= TASK REQUIREMENTS =
Return all lines from the entries below in which the word "climates" is present.

= DATA SECTION =
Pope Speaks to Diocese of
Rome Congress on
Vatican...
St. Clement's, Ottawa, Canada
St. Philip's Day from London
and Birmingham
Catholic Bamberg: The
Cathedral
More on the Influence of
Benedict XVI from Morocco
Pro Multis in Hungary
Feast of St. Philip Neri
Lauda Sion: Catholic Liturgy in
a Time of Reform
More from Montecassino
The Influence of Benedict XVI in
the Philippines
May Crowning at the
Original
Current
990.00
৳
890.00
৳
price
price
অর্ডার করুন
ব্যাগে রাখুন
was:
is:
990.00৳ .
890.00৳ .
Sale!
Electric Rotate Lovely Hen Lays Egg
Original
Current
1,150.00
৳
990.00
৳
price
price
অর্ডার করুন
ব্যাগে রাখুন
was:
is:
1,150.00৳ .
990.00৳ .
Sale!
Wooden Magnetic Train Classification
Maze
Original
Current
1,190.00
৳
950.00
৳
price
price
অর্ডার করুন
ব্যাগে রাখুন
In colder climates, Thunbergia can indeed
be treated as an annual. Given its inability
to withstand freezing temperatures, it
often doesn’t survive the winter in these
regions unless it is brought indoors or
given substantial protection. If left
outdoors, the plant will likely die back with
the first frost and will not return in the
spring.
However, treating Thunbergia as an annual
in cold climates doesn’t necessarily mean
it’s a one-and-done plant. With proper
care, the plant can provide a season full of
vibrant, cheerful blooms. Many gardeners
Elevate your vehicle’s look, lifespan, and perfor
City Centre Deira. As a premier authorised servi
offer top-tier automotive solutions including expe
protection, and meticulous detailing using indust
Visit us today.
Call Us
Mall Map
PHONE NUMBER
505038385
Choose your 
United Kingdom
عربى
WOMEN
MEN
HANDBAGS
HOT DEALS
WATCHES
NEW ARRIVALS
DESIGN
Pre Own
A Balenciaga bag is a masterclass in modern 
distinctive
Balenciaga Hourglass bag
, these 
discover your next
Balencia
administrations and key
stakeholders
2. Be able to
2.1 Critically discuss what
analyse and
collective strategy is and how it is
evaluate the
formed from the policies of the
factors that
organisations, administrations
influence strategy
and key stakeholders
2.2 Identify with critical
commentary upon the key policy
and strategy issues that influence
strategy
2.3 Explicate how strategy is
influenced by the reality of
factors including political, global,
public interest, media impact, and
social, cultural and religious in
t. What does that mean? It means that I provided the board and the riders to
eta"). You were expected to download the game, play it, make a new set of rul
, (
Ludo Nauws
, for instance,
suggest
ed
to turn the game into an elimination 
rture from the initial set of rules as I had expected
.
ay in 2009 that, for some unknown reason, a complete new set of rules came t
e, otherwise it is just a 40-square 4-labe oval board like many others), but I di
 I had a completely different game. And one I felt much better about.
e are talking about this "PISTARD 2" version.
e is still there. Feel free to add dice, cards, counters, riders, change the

= RESULT =
In colder climates, Thunbergia can indeed
in cold climates doesn’t necessarily mean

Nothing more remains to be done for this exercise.